Daily Devotional for June 8, 2013

Titus 2:1-6
Your job is to speak out on the things that make for solid doctrine. Guide older men into lives of temperance, dignity, and wisdom, into healthy faith, love, and endurance. Guide older women into lives of reverence so they end up as neither gossips nor drunks, but models of goodness. By looking at them, the younger women will know how to love their husbands and children, be virtuous and pure, keep a good house, be good wives. We don’t want anyone looking down on God’s Message because of their behavior.

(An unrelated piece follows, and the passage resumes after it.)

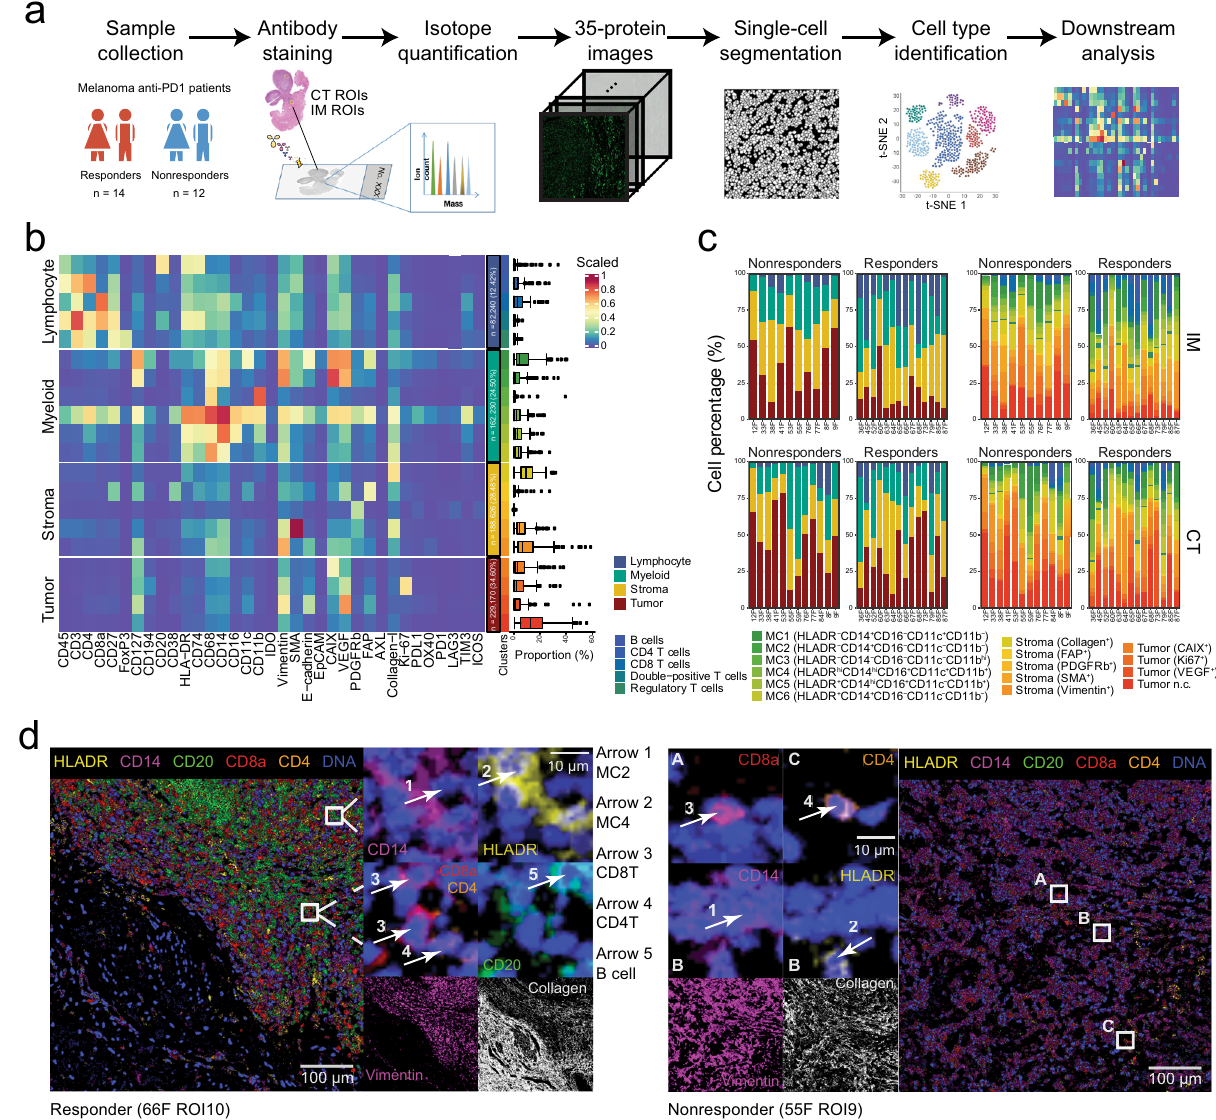
Fig. 1 Overview of the study of melanoma patients using imaging mass cytometry (IMC) and characteristics of cell composition in tumor microenvironments. a Work fl ow of IMC images acquisition from melanoma patients and data analyses. b Heatmap of mean values of scaled protein expression per cell type identi fi ed by unsupervised clustering (FlowSOM and Phenograph) for a total of 662,266 single cells. The boxplots on the right depicting the cell proportion of each IMC image. Each boxplot is shown with the median (the center line), interquartile range (IQR), and 1.5 times the IQR (whiskers), with outliers exceeding 1.5 times the IQR ( n = 158 images). c Stack bars showing averaged cell percentage in images in the invasive margin (IM, top) and core tumor (CT, bottom) from responders and nonresponders, colored by four main cell types (left) and 20 cell subtypes (right). d Representative multichannel IMC images (ROI: region of interest) from one responder (left) and one nonresponder (right). Vimentin (magenta) and collagen I (white) were used to portrait the structure of the tissue. with elevated macrophage marker CD68. The second category was comprised of HLA-DR − subtypes with elevated expression of exhaustion markers CAIX and VEGF (MC2, MC3) or indoleamine 2,3-dioxygenase 1 (IDO-1; MC1), representing their potential immune-suppressive roles as myeloid-derived suppressor cells (MDSCs). Stromal cells consisted of fi ve subtypes denoted as S1 to S5 for Collagen + , FAP + , PDGFRb + , SMA + , and Vimentin + cells, Shannon entropy analysis indicated more diversi fi ed cell-type respectively, and tumor cells included 4 subtypes denoted as T1 to compositions in responders than in nonresponders in the IM, but T4 for CAIX + , Ki67 + , VEGF + , and a non-classi fi ed subtype (n.c.) not in the CT. Two IMC images to exemplify TMEs with typical that did not show the elevated expression on any markers from the immune cells in a responder and a nonresponder are shown in de fi ned panel, respectively. Fig. 1d.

Also, guide the young men to live disciplined lives.
 
Scripture quotations from The Message. © 1993, 1994, 1995, 1996, 2000, 2001, 2002 by Eugene Peterson.  Used by permission of NavPress, Colorado Springs, CO.  All rights reserved.
 
“Timing is so important! If you are going to be successful in dance, you must be able to respond to rhythm and timing. It’s the same in the Spirit. People who don’t understand God’s timing can become spiritually spastic, trying to make the right things happen at the wrong time. They don’t get His rhythm – and everyone can tell they are out of step. They birth things prematurely, threatening the very lives of their God-given dreams.” ~ T. D. Jakes
 
Almost 30 years ago, my grandmother persuaded me to go dancing with her at a local barn dance.  My grandmother came from a musical family, and she and her sisters were excellent dancers.  My great-grandfather and his brother played the fiddle and other instruments at area dances “back in the day,” and their daughters learned to foxtrot, waltz, and two-step to their familiar folk tunes.  On the other hand, I knew nothing of this sort of dance, save a semester of “folk dance” class in college.  But my grandmother insisted I tag along… so I went with her.  It wasn’t long before a very nice older gentleman friend of my grandmother’s named Jack asked me to dance.  I politely declined, but my grandmother insisted I try.  “He’s a good dancer,” she assured me.  “Go on and dance with him.”
 
In the arms of an experienced lead dancer, even someone with two left feet like mine can do fairly well.  Jack gave me a quick lesson in how the steps went and then said, “Just follow me.”  He led me across the floor with ease… and I don’t think I stepped on his feet too many times!  While I didn’t fare as well with a few other dance partners, Jack’s early guidance did make for a much more enjoyable night.
 
Paul challenges Titus in these first few verses to be an agent of God… an earthly, physical “lead” for God’s Spiritual dance.  He gives Titus a list of character traits and qualities that will mold men and women into great “dancers” for God’s chorus line… temperance, dignity, wisdom, faith, love, endurance (patience), reverence, goodness…people of order who don’t gossip or drink to excess…people who are disciplined and conscientious.
 
You and I are the dancers in life… and God is our “lead.”  If we pay attention and allow Him to guide us… if we learn His rhythm and follow His instructions… we can deliver a pretty solid performance.  In His arms, we will glide across the “floor” of life.  There will be some missteps… some bruised toes… and maybe even a stumble or two.  But in all, we can rest in God’s rhythm with the assurance of things turning out as He intended.  We will encounter other “dance partners” – most of whom the devil plants in front of us – but the outcome will usually be far less than stellar… with more than a few sore toes created in the process!
 
The question becomes… Who is your lead?  How are you “dancing” through life?  Do you have a solid grasp of God’s timing… or are you bumbling your way through with what are often spastic results?  Are you patiently seeking your God-given dreams, or do you birth things prematurely.  Is your life one of solid doctrine, as Paul describes to Titus… or are you impatiently trying to orchestrate things on your own?  The choice is ours... we’ve been given a perfect example of how to live in Jesus… and reminders through scripture, in case we have any questions.  What will you do with all of this?  How well will you “dance?”